The key priorities for customer management and accounts are the decision promoted by events (65%), eliminating friction throughout the customer life cycle (44%) and the increase in customer life value (44%). More than half of respondents agree that the greatest challenge of data they face is to easily integrate data sources into decision processes.
“I would say that the investment is definitely happening, and there are many more projects that are trying to take off and start too. It is the execution, although it is still the challenge. So we are seeing the investment, but I think that AI is still going through a transition from organizations that think they can adopt it in their business and make it effective.”
Hamilton suggests that organizations should consider starting a small one and scaling intelligently to mitigate risk and guarantee a measurable impact.

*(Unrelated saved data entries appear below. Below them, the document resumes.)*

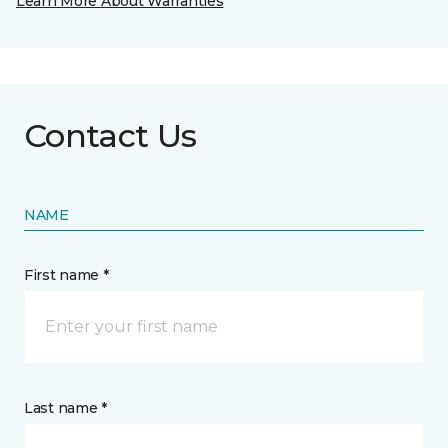
Learn More About Warranties
Contact Us
NAME
First name *
Last name *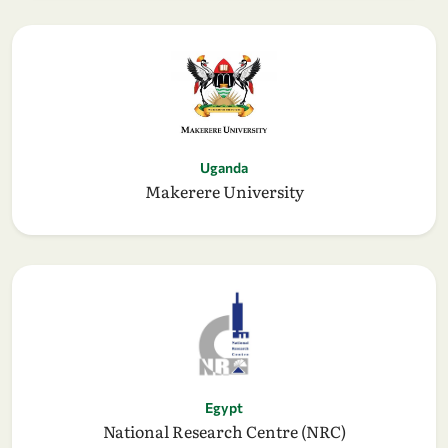
Uganda
Makerere University
Egypt
National Research Centre (NRC)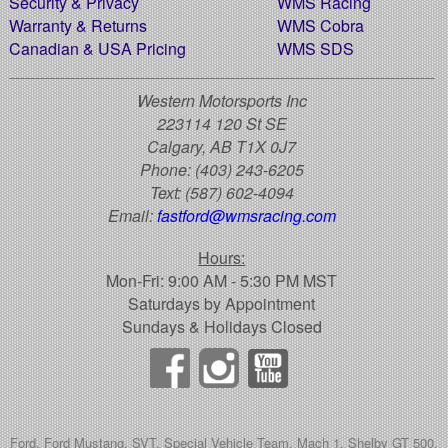
Security & Privacy
WMS Racing
Warranty & Returns
WMS Cobra
Canadian & USA Pricing
WMS SDS
Western Motorsports Inc
223114 120 St SE
Calgary, AB T1X 0J7
Phone:
(403) 243-6205
Text:
(587) 602-4094
Email:
fastford@wmsracing.com
Hours:
Mon-Fri: 9:00 AM - 5:30 PM MST
Saturdays by Appointment
Sundays & Holidays Closed
Ford, Ford Mustang, SVT, Special Vehicle Team, Mach 1, Shelby GT 500,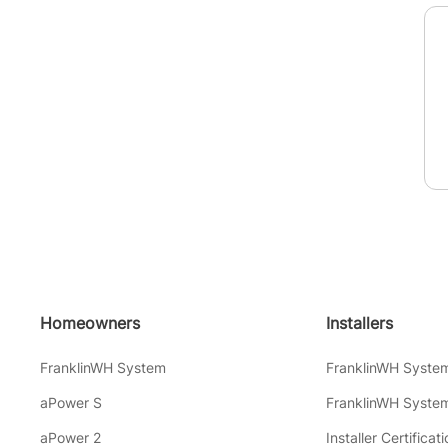
Homeowners
Installers
FranklinWH System
FranklinWH Syste
aPower S
FranklinWH System
aPower 2
Installer Certificati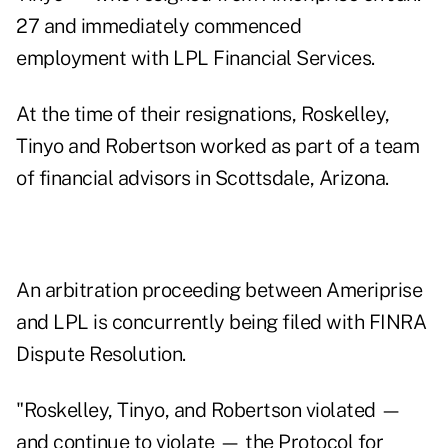
27 and immediately commenced
employment with LPL Financial Services.
At the time of their resignations, Roskelley,
Tinyo and Robertson worked as part of a team
of financial advisors in Scottsdale, Arizona.
An arbitration proceeding between Ameriprise
and LPL is concurrently being filed with FINRA
Dispute Resolution.
"Roskelley, Tinyo, and Robertson violated —
and continue to violate — the Protocol for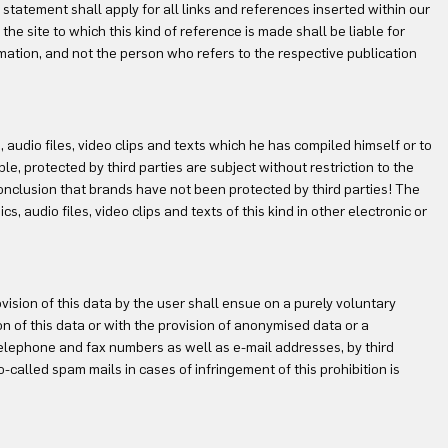
 statement shall apply for all links and references inserted within our
the site to which this kind of reference is made shall be liable for
rmation, and not the person who refers to the respective publication
, audio files, video clips and texts which he has compiled himself or to
le, protected by third parties are subject without restriction to the
onclusion that brands have not been protected by third parties! The
, audio files, video clips and texts of this kind in other electronic or
vision of this data by the user shall ensue on a purely voluntary
n of this data or with the provision of anonymised data or a
telephone and fax numbers as well as e-mail addresses, by third
o-called spam mails in cases of infringement of this prohibition is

That would mean starting with AI projects that offer a rapid return on investment, such as credit score and automated client decision, or perhaps slightly less regulated areas, such as fraud detection. A gradual approach, focused on the first victories, will generate confidence in the strategies promoted by AI while demonstrating tangible commercial values.
“US and Canadian banks are leading the position in the adoption of AI, with almost two thirds of them investing in the integrated intelligence now, higher than any other region. So that is a really positive signal, but integration remains a challenge for US banks.
“The compliance and security concerns that we see higher in EMEA than in other regions, and many of them call it as a barrier to adopt AI. The challenge for European banks is that, although they are rich in data, they often fight to orchestrate that together, to unlock his power.
“It is a critical moment for companies to act, but I think it is a very positive sign that there is so much energy so that these projects awake to unify the decision, bring AI and optimize data integration.
“The end point is that the discussion is often based on the premise of reducing risk and stopping the bad, but in reality we have not spoken half of what we could around the power to unlock new opportunities for innovation and growth also for these organizations.
“Because if you really understand who you are doing business and the threat or risk of being considered, you will find that where it is a small threat and a small risk, they could be a fantastic customer for you, who wants that time and energy to get involved in the right way to boost the value for them and their business.”
That is the challenge and the potential prize. The AI that allows proactive participation and personalized offers that drive loyalty and maximize the value of the client with decision models fed with AI that guarantee a more client -centered approach that can be dynamically adapted to customer behavior in real time. Eliminating unnecessary friction while strong risk controls are maintained is easy to summarize to execute.
Banks that can deliver more intelligent experiences, faster and client -centered with AI and data and ideas in real time and ideas and take advantage of hyper customization to increase commitment and life for life, will be the winners.
The “decision of decision, prevention and reward of fraud and reward” to come from ‘Carol Hamilton, prevention and reward “was originally created and published by International retail bankerA brand owned by Globaldata.